Some Chinese customers are canceling orders with Pacific Northwest producers as the tariff rate on U.S. cherries now totals 50 percent.

   Cherry producers in the Pacific Northwest are experiencing the harsh realities of retaliatory import tariffs imposed upon their fruit by China.
   The region produces about 80 percent of the sweet cherries sold throughout the United States, and one-third of this production is exported overseas.
   During last year’s season, China surpassed Canada for the first time as the top export market for Pacific Northwest cherries, even though U.S. cherry exporters paid a 10 percent tariff to ship this fruit to China due the United States’ most favored nation status. It’s estimated that 11 percent of the region’s total cherry exports, valued at about $130 million, were shipped to China during the 2017 season.
   On April 2, China imposed an additional 15 percent tariff on U.S cherries shipments in retaliation for the United States’ Section 232 tariffs imposed on steel and aluminum. This was followed on July 2 with China imposing an additional 25 percent tariff on cherries in retaliation for the U.S. Section 301 tariffs imposed on Chinese products due to alleged intellectual property violations. The tariff rate on Pacific Northwest cherries now totals 50 percent.
   Cass Gerbers, president and CEO of Gerbers Farms in Brewster, Wash., one of the largest U.S. producers of sweet cherries, told members of the House Ways and Means Committee’s trade subcommittee Wednesday that of the estimated 5 million boxes of cherries produced by his farm this season, about 1.5 million boxes had been planned for the China market. The farm has since trimmed this order for China by two-thirds.

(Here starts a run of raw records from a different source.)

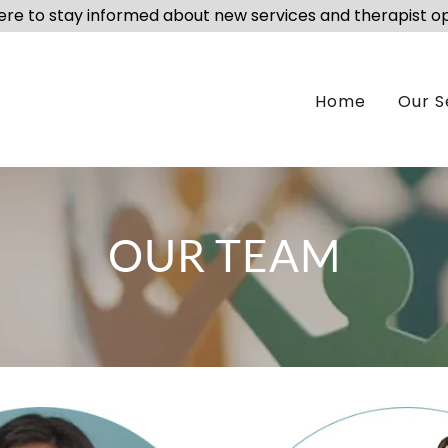
here to stay informed about new services and therapist o
Home
Our S
OUR TEAM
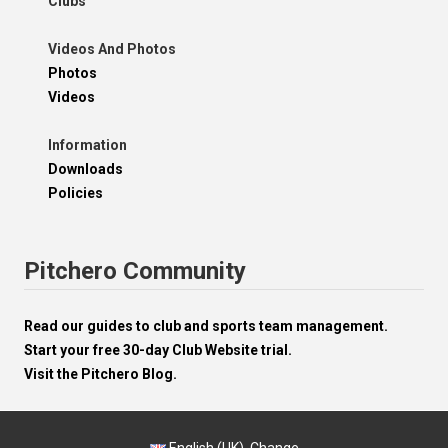
Clubs
Videos And Photos
Photos
Videos
Information
Downloads
Policies
Pitchero Community
Read our guides to club and sports team management.
Start your free 30-day Club Website trial.
Visit the Pitchero Blog.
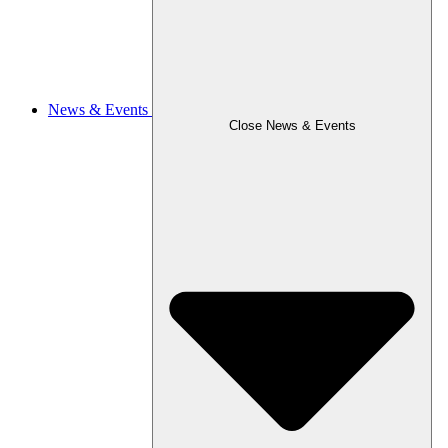
News & Events
Close News & Events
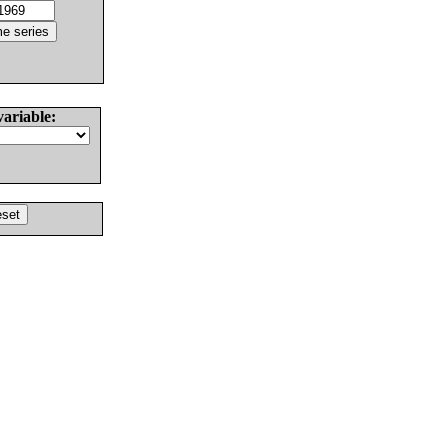
variable:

   “With the recent tariff actions our customers have canceled orders and redirected our program downwards by approximately 1 million boxes, thus forcing all of this orphaned fruit into the U.S. domestic market or potentially elsewhere in the world, pushing down prices with the extra volume,” he said in his prepared testimony.
   Gerbers told the subcommittee during questioning that prior to the imposition of China’s tariffs, he could sell his cherries in the Chinese market at about $8 per pound compared to just over $2 per pound in the U.S. market. When the farm attempted to raise its prices with its Chinese buyers to $10 per pound to make up for the newly imposed import tariffs, many canceled their orders. 
   “We have worked decades to build these markets,” Gerbers said, adding that it’s easy to lose a customer if you cannot fulfill your orders and winning them back may take years.
   He further warned that if the tariffs remain in place for the 2019 cherry crop, Chinese buyers will simply turn to growers in the European Union and Turkey. 
   “Now we will be opening the door to all of our competitors who also grow cherries elsewhere in the world, who will snatch up these markets as soon as we stumble,” he said.